Paul Andersen let out a long sigh. He sat down on the firing step, took off his iron helmet, and ran a dirty hand through his dirty-yellow hair. "Another one of the old boys down," he remarked.
Chester Martin sat down beside him and began to roll a cigarette. "Yeah," he said. "Time this war's finally done, ain't gonna be a lot of people left who went in at the start."
"Don't I wish you were wrong." Andersen touched the two stripes on his sleeve, then the three on Martin's. He didn't say anything. He didn't need to say anything.

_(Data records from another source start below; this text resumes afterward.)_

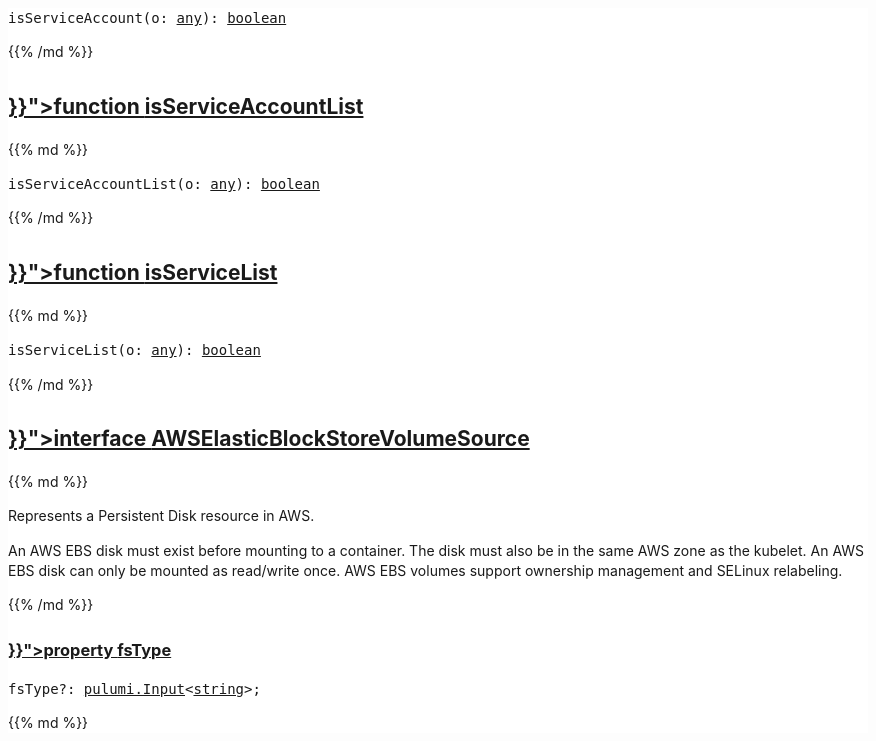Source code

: <pre class="highlight"><span class='kd'></span>isServiceAccount(o: <span class='kd'><a href='https://www.typescriptlang.org/docs/handbook/basic-types.html#any'>any</a></span>): <span class='kd'><a href='https://developer.mozilla.org/en-US/docs/Web/JavaScript/Reference/Global_Objects/Boolean'>boolean</a></span></pre>

{{% /md %}}
</div>
<h2 class="pdoc-module-header" id="isServiceAccountList">
<a class="pdoc-member-name" href="{{< pkg-url pkg="kubernetes" path="types/input.ts#L14123" >}}">function <b>isServiceAccountList</b></a>
</h2>
<div class="pdoc-module-contents">
{{% md %}}

<pre class="highlight"><span class='kd'></span>isServiceAccountList(o: <span class='kd'><a href='https://www.typescriptlang.org/docs/handbook/basic-types.html#any'>any</a></span>): <span class='kd'><a href='https://developer.mozilla.org/en-US/docs/Web/JavaScript/Reference/Global_Objects/Boolean'>boolean</a></span></pre>

{{% /md %}}
</div>
<h2 class="pdoc-module-header" id="isServiceList">
<a class="pdoc-member-name" href="{{< pkg-url pkg="kubernetes" path="types/input.ts#L14190" >}}">function <b>isServiceList</b></a>
</h2>
<div class="pdoc-module-contents">
{{% md %}}

<pre class="highlight"><span class='kd'></span>isServiceList(o: <span class='kd'><a href='https://www.typescriptlang.org/docs/handbook/basic-types.html#any'>any</a></span>): <span class='kd'><a href='https://developer.mozilla.org/en-US/docs/Web/JavaScript/Reference/Global_Objects/Boolean'>boolean</a></span></pre>

{{% /md %}}
</div>
<h2 class="pdoc-module-header" id="AWSElasticBlockStoreVolumeSource">
<a class="pdoc-member-name" href="{{< pkg-url pkg="kubernetes" path="types/input.ts#L8368" >}}">interface <b>AWSElasticBlockStoreVolumeSource</b></a>
</h2>
<div class="pdoc-module-contents">
{{% md %}}

Represents a Persistent Disk resource in AWS.

An AWS EBS disk must exist before mounting to a container. The disk must also be in the same
AWS zone as the kubelet. An AWS EBS disk can only be mounted as read/write once. AWS EBS
volumes support ownership management and SELinux relabeling.

{{% /md %}}
<h3 class="pdoc-member-header" id="AWSElasticBlockStoreVolumeSource-fsType">
<a class="pdoc-child-name" href="{{< pkg-url pkg="kubernetes" path="types/input.ts#L8381" >}}">property <b>fsType</b></a>
</h3>
<div class="pdoc-member-contents">
<pre class="highlight"><span class='kd'></span>fsType?: <a href='/docs/reference/pkg/nodejs/pulumi/pulumi/#Input'>pulumi.Input</a>&lt;<span class='kd'><a href='https://developer.mozilla.org/en-US/docs/Web/JavaScript/Reference/Global_Objects/String'>string</a></span>&gt;;</pre>
{{% md %}}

They'd both been promoted because men senior to them had gone down. One of these days, you had to figure they would go down, too, and fresh-faced kids would inherit their jobs.
Martin lighted the cigarette and sucked in smoke. It rasped his lungs raw. Maybe that was because the U.S. tobacco wasn't so good as the stuff from the CSA that you could get only from Rebel corpses nowadays. Or maybe the chlorine still mixed with the air had something to do with it. Martin didn't know. He didn't care, either. The cigarette eased his nerves.
Back of the line, U.S. artillery opened up on the Confederate forward positions. "Go ahead," Martin exclaimed with the bitterness any veteran comes to feel about the shortcomings of his own side. "Hit the sons of bitches now. That's bully, that's what that is. Doesn't do us a damn bit of good. Why didn't you shell them when they were coming up over the top at us?"
Andersen also got out makings for a cigarette. "Damn right," he said while rolling it. "'Course, that would have done us some good, so we can't have it, now can we?" He leaned forward to get a light from Martin's smoke.
"They were probably getting shelled, too," Martin allowed, trying to be fair.
Paul Andersen wasted no time on such useless efforts. "Poor babies," he said. "Yeah, they get shelled every once in a while. So what? You bring those bastards up to the front line and they'd turn up their toes double quick. Tell me I'm lying-I dare you."